Two circles in the plane do not intersect and do not lie inside each other. We choose diameters $A_1B_1$ and $A_2B_2$ of these circles such that the segments $A_1A_2$ and $B_1B_2'$ intersect. Let $A$ and $B$ be the midpoints of the segments $A_1A_2$ and $B_1B_2$, and $C$ be the intersection point of these segments. Prove that the orthocenter of the triangle $ABC$ belongs to a fixed line that does not depend on the choice of diameters.
Problem
Source: Baltic Way 2018, Problem 15
Tags: geometry, radical axis, Radical center
leon.tyumen
06.11.2018 17:40
Let $\omega_1, \omega_2$ are our circles.

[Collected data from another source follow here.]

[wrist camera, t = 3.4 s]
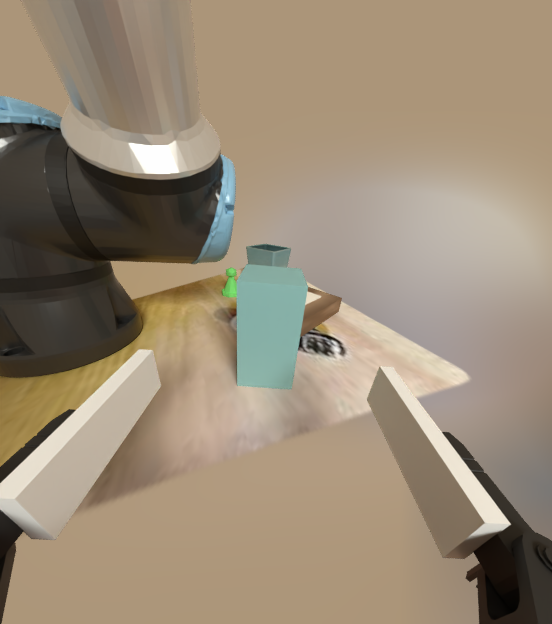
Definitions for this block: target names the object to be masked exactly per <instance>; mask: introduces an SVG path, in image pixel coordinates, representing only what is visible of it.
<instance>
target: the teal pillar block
mask: <svg viewBox="0 0 552 624" xmlns="http://www.w3.org/2000/svg"><path fill="white" fill-rule="evenodd" d="M307 291H308V285H307V283H306V280H305V278H304V275H303V273H302V270H301V269H298V268H287V267H275V266H263V265H251V264H247V265H246V266H245V268H244V270H243V271H242V273H241V275H240V276H239V278H238V280H237V386H249V387H264V388H278V389H292V383H293V377H294V371H295V365H296V358H297V352H298V346H299V340H300V334H301V328H302V322H303V315H304V309H305V303H306V297H307Z"/></svg>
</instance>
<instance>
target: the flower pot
mask: <svg viewBox="0 0 552 624" xmlns="http://www.w3.org/2000/svg"><path fill="white" fill-rule="evenodd" d="M246 249H247V257H248V264H251V265H263V266H275V267H287V265H288V260H289V256H290V251H291V248H287V247H281V246H275V245H269V244H261V245H254V246H247V247H246Z"/></svg>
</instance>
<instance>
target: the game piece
mask: <svg viewBox="0 0 552 624" xmlns="http://www.w3.org/2000/svg"><path fill="white" fill-rule="evenodd" d="M226 275H227V276H229V278H228V281H227V283H226V286H225V288H224V289H222V294H223V296H226V297H237V284H236V282H235V279H234V276H236V270H235V269H233V268H229V269H227V270H226Z"/></svg>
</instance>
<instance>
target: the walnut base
mask: <svg viewBox="0 0 552 624" xmlns="http://www.w3.org/2000/svg"><path fill="white" fill-rule="evenodd" d="M341 299H342V298H340V297H337V296H334V295H331V294H328V293H325V292H322V291H319V290H316V289H313V288H310V287H308V291H307V297H306V303H305V309H304V315H303V322H302V328H301V334H300V337H301V336H303V335H304V334H306V333H307V332H309V331H310V330H312V329H313V328H315V327H316V326H318V325H319V324H321V323H322V322H324V321H325V320H327V319H328V318H330V317H331V316H333V315H334V314H336V313H337V312H339V308H340V304H341Z"/></svg>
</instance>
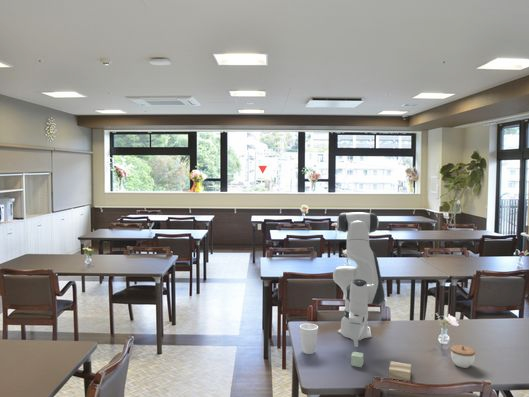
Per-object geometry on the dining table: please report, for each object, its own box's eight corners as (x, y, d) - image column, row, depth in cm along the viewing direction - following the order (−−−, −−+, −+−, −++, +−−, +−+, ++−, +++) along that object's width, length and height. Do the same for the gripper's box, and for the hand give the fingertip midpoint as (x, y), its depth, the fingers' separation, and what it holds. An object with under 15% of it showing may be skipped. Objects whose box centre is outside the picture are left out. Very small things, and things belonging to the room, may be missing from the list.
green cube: (352, 361, 212) (353, 351, 211) (363, 363, 210) (363, 353, 210) (351, 365, 207) (351, 355, 207) (361, 367, 205) (361, 357, 205)
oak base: (390, 369, 203) (390, 361, 203) (410, 372, 200) (411, 364, 200) (388, 377, 195) (388, 369, 195) (409, 381, 192) (410, 372, 191)
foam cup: (316, 356, 217) (317, 330, 217) (298, 354, 219) (298, 329, 219) (318, 348, 227) (318, 324, 226) (300, 346, 229) (301, 322, 228)
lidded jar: (473, 372, 201) (473, 352, 201) (448, 366, 207) (449, 347, 207) (475, 363, 211) (476, 344, 210) (452, 358, 216) (452, 340, 216)
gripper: (355, 307, 218) (354, 335, 218) (347, 319, 199) (347, 349, 199) (368, 309, 215) (367, 336, 216) (361, 321, 196) (360, 351, 197)
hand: (357, 343), depth 207 cm, fingers open, 8 cm apart
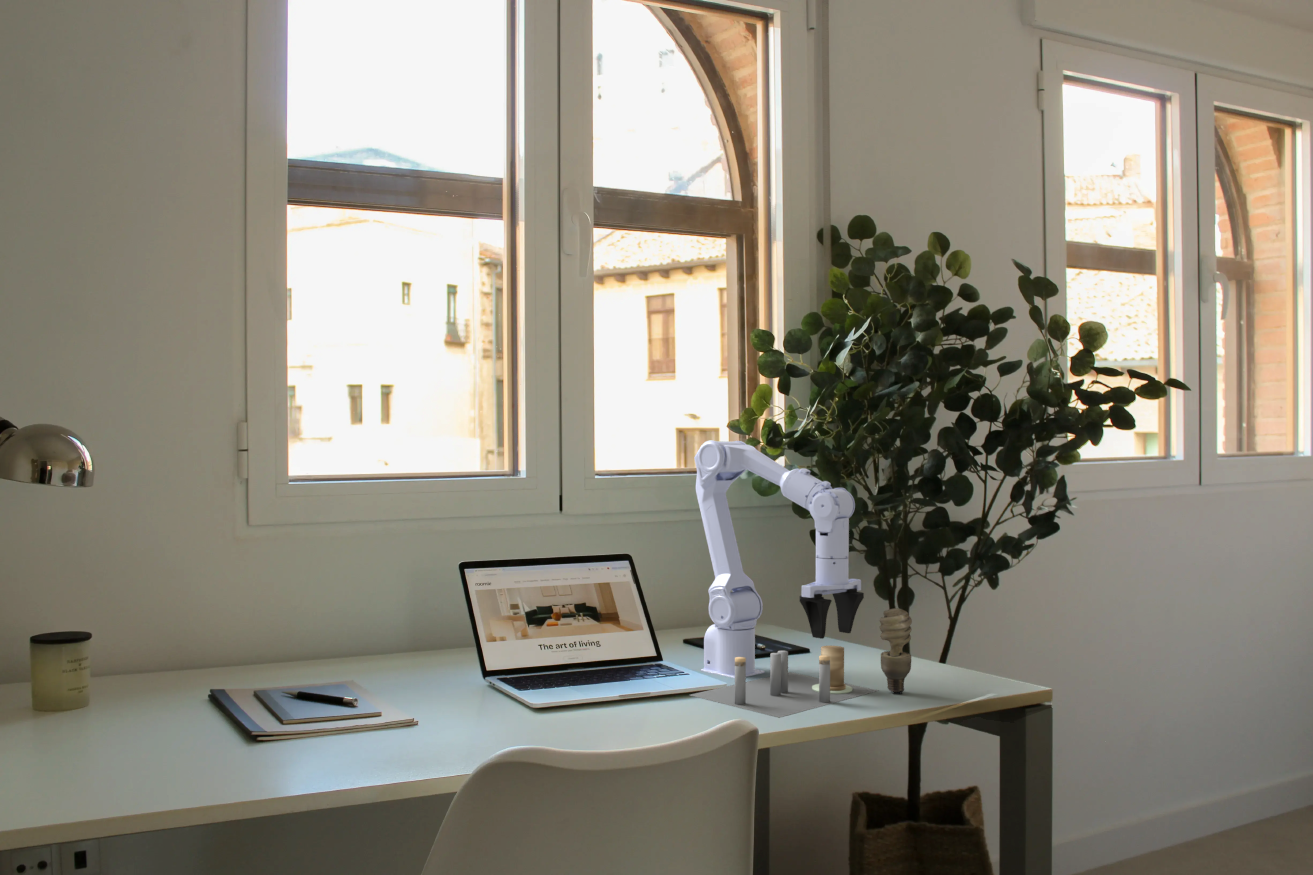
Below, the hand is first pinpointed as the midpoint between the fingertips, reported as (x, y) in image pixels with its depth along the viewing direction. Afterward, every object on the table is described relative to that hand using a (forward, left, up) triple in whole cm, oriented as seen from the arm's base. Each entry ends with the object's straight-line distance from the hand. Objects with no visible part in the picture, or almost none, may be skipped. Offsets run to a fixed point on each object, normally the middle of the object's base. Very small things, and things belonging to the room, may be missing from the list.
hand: (831, 634), depth 181 cm
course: (-4, -8, -10) cm, 13 cm away
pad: (0, 0, -10) cm, 10 cm away
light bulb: (+9, +6, -10) cm, 15 cm away
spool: (0, 0, -9) cm, 9 cm away
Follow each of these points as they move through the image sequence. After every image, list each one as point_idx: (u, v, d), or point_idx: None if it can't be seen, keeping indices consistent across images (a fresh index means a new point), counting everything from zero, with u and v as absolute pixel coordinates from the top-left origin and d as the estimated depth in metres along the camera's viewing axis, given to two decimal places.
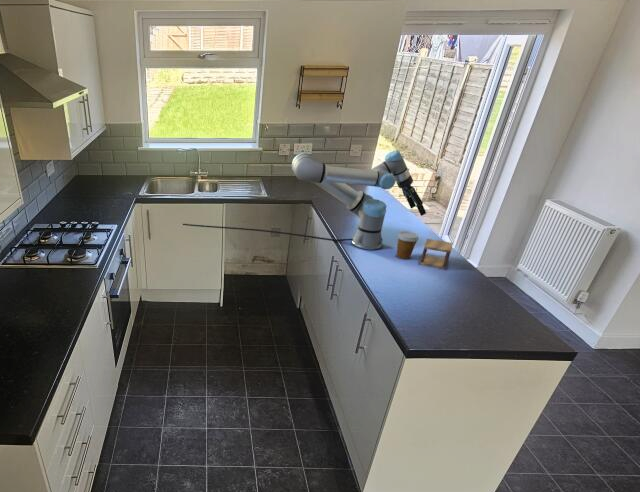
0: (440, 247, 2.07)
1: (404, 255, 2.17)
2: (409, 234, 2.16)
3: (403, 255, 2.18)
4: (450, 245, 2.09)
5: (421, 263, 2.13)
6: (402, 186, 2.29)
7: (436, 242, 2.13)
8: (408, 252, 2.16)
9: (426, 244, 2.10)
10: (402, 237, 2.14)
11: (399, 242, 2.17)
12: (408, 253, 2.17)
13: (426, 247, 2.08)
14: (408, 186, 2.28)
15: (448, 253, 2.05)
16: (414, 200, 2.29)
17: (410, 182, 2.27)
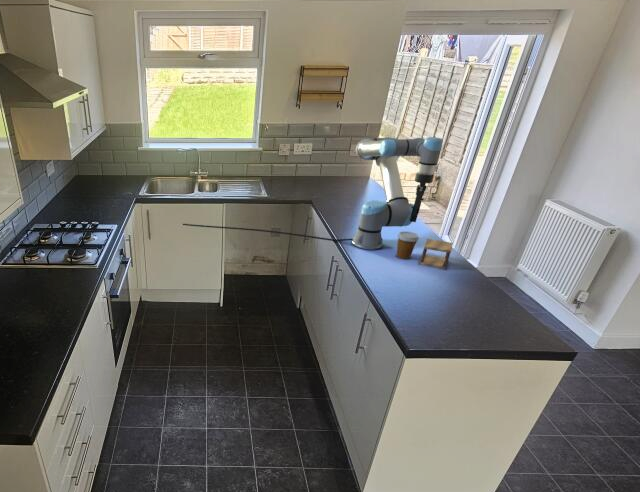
0: (440, 247, 2.07)
1: (404, 255, 2.17)
2: (409, 234, 2.16)
3: (403, 255, 2.18)
4: (450, 245, 2.09)
5: (421, 263, 2.13)
6: (417, 179, 2.01)
7: (436, 242, 2.13)
8: (408, 252, 2.16)
9: (426, 244, 2.10)
10: (402, 237, 2.14)
11: (399, 242, 2.17)
12: (408, 253, 2.17)
13: (426, 247, 2.08)
14: (422, 183, 2.00)
15: (448, 253, 2.05)
16: None
17: (426, 181, 1.99)
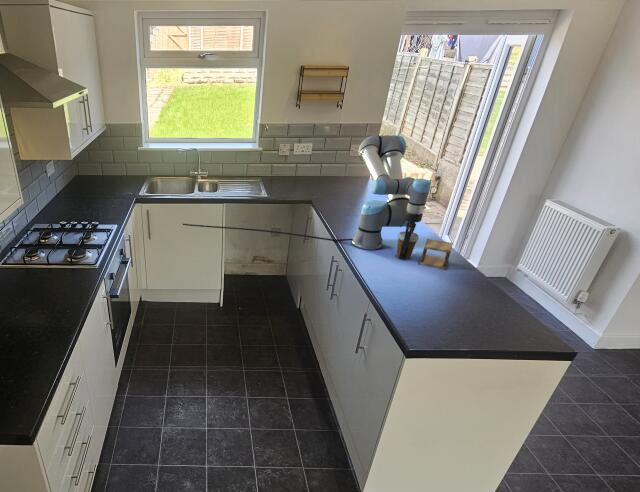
0: (440, 247, 2.07)
1: None
2: None
3: None
4: (450, 245, 2.09)
5: (421, 263, 2.13)
6: (406, 218, 2.10)
7: (436, 242, 2.13)
8: (408, 252, 2.16)
9: (426, 244, 2.10)
10: (402, 237, 2.14)
11: (399, 242, 2.17)
12: (408, 253, 2.17)
13: (426, 247, 2.08)
14: (410, 222, 2.09)
15: (448, 253, 2.05)
16: None
17: (415, 220, 2.08)
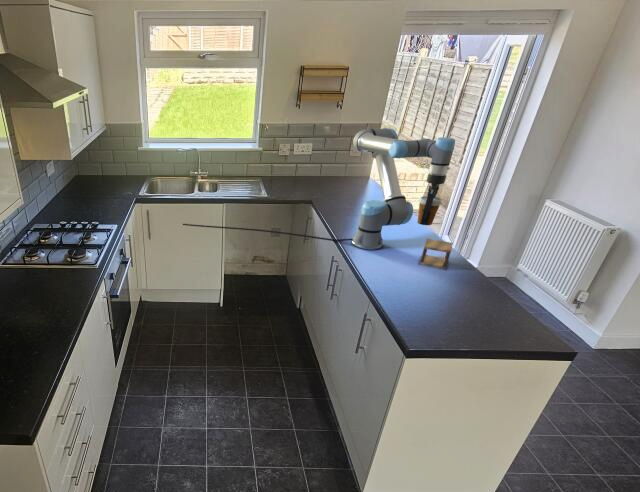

Also let $H$ is orthocenter of $\triangle ABC, B_1B_2 \cap \omega_1=Z \neq B_1, B_1B_2 \cap \omega_2 = T \neq B_2$, $A_1A_2 \cap \omega_1 =X \neq A_1, A_1A_2 \cap \omega_2 = Y \neq A_2$. $\angle A_1ZB_2=\angle A_1YB_2=90 \implies A_1, Z, Y, B_2$ lies om a circle $\implies A_1Z \cap B_2Y=K$ where $K$ lies on line $l$ - radical axe of circles $\omega_1, \omega_2$. If $B_1X \cap A_2T=L$, similary we can prove that $L \in l$. Also we know that $AH \parallel A_1K \parallel A_2L, BH \parallel B_2K \parallel B_1L$, and $A, B$ are midpoints of segments $A_1A_2, B_1B_2$ respectively, then, it is easy to prove that $H$ is midpoint of $KL \implies H \in l$, and $l$ is fixed. QED
Mogmog8
03.06.2022 05:33
We claim the orthocenter lies on the radical axis of the two circles, $\ell.$ Notice each point of $\triangle ABC$ is the midpoint of the corresponding points of $\triangle A_1CB_2$ and $\triangle A_2CB_1,$ so the orthocenter of $\triangle ABC,$ $H$ lies on the line connecting the orthocenters of $\triangle A_1CB_2$ and $\triangle A_2CB_1,$ $H_1$ and $H_2$ respectively. We see $\ell$ is the Steiner line of $A_1B_1B_2A_2.$ Hence, $\ell=\overline{H_1H_2}$ contains $H.$ $\square$